A decade ago, the online indie music
retailer built a better mousetrap. It’s still working, too.




Matt Wishnow was
apologizing for the mess. They’re moving office soon, he explained. Since
Insound moved into their downtown Manhattan
offices in the late ‘90s, their inventory has expanded. Considerably. And now,
as the company prepared for its 10th anniversary, enormous boxes were
spilling over with silkscreened t-shirts, and posters and vinyl records covered
every wall and surface. “We basically went from a CD store that sold a little
bit of vinyl to a vinyl and merchandise store that sells a little bit of CDs,”
he joked. “Obviously our inventory storage needs changed.”


Insound’s new
home is the old No. 2 Pencil Factory building on Greenpoint Avenue. “It’s an industrial
warehouse space, so we can actually have a warehouse that’s separate from our
office,” Wishnow announced excitedly.


Despite the
mess, his office looked exactly like what you’d expect for a longtime indie
rock superfan and the owner of an incredibly successful online music retailer. A
tiny black charcoal barbeque occupied the corner, a dog bed was on the floor, a
futon along one wall, and a beat-up vinyl copy of Neil Diamond’s Greatest Hits was propped up on his desk.


Talking to Wishnow,
it seemed like a lot of Insound’s success has been more about hard work than
with anticipating trends in tastes. Because they were willing to do the legwork
early on, they managed to corner a market and stay there.


Right out of
college in 1996, Wishnow was working as an ad copywriter at Electra. Finding an
Indie rock kindred spirit in Arie Sass, who worked in Electra’s finance department
at the time, the pair, along with Wishnow’s roommate Christian Anthony, started
looking for a niche that needed an internet startup. “Indie stuff was not well
distributed in the mid-‘90s.
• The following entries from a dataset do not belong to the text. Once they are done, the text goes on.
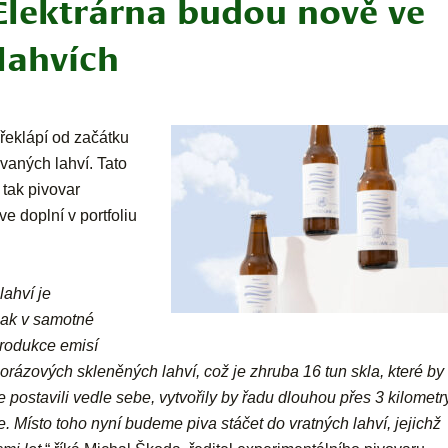
Elektrárna budou nově ve
lahvích
řeklápí od začátku
vaných lahví. Tato
tak pivovar
 doplní v portfoliu
lahví je
 jak v samotné
rodukce emisí
orázových skleněných lahví, což je zhruba 16 tun skla, které by
postavili vedle sebe, vytvořily by řadu dlouhou přes 3 kilometry
Místo toho nyní budeme piva stáčet do vratných lahví, jejichž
That was the impetus for the idea. Arie and I were
mail order kids. We’d fill out mail-order forms, we’d wrap our money tinfoil,
we’d send it in and get our seven-inches or our T-shirts and CDs.”


Most of America
didn’t have record stores that stocked independent releases, so there was a
definite need for a place to buy them online. The three friends divvied up the
work, Matt taking on marketing, Arie taking on technology and buying, and
Christian helming business and finance. In the summer of 1998, Insound was


It wasn’t all
smooth sailing stocking their store, as independent distribution in 1999
basically didn’t exist. The Insound team started dealing directly with labels,
and eventually to bands directly – something that is common practice for them
now. They built up a warehouse-style inventory of products that hadn’t
previously been available all in one place, and in doing so set a precedent for
independent music retail.


The Insound of
today is a one-stop shop for independent music fans. Wishnow excitedly showed
me a new shelving unit designed specifically for vinyl records that assembles
easily as well as the latest T-shirt and poster designs they recently commissioned.
Insound works with some of the best silkscreen artists in the business, like
Jason Munn, to create beautiful and unique poster and T-shirt art. They couple
digital downloads of a record with the purchase of a vinyl piece or, in some
cases, any other piece of band merch.


As the CD dies its
timely death, Insound’s collection of alternative music products becomes more
and more relevant. Especially when it comes to vinyl. Said Wishnow of his
customers, “Being an avid music fan for me means not just having a big
collection of digital music on my computer and my iPod, it means having music
physically in my life.”


That is why he
believes as record labels fail, Insound continues to grow. Maintaining its
integrity even after selling out to the Alternative Distributor Alliance,
Insound has continued to provide what the rest of the industry has failed to. People
are still captivated by music they can hold in their hands, wear, and explore
in real life. “The market sort of pointed us in the right direction and said,
‘We don’t need another digital music store.'”


At the 2009
South by Southwest Festival in Austin,
Insound celebrated its anniversary with an incredible party that included
performances by, among others, The Hold Steady and a reunited American Analog
Set. It was a physical representation of the respect that the industry and the
artists have for Insound.


“The SXSW event
was very special for us.” Wishnow said. “On the one hand, 10 years is not a
long time. In internet years it is; I’ve seen a lot of companies come and go,
so there is a certain sense of perspective that you get. But it’s really nice
to have a continuous 10 years to look back and see how everything has changed.”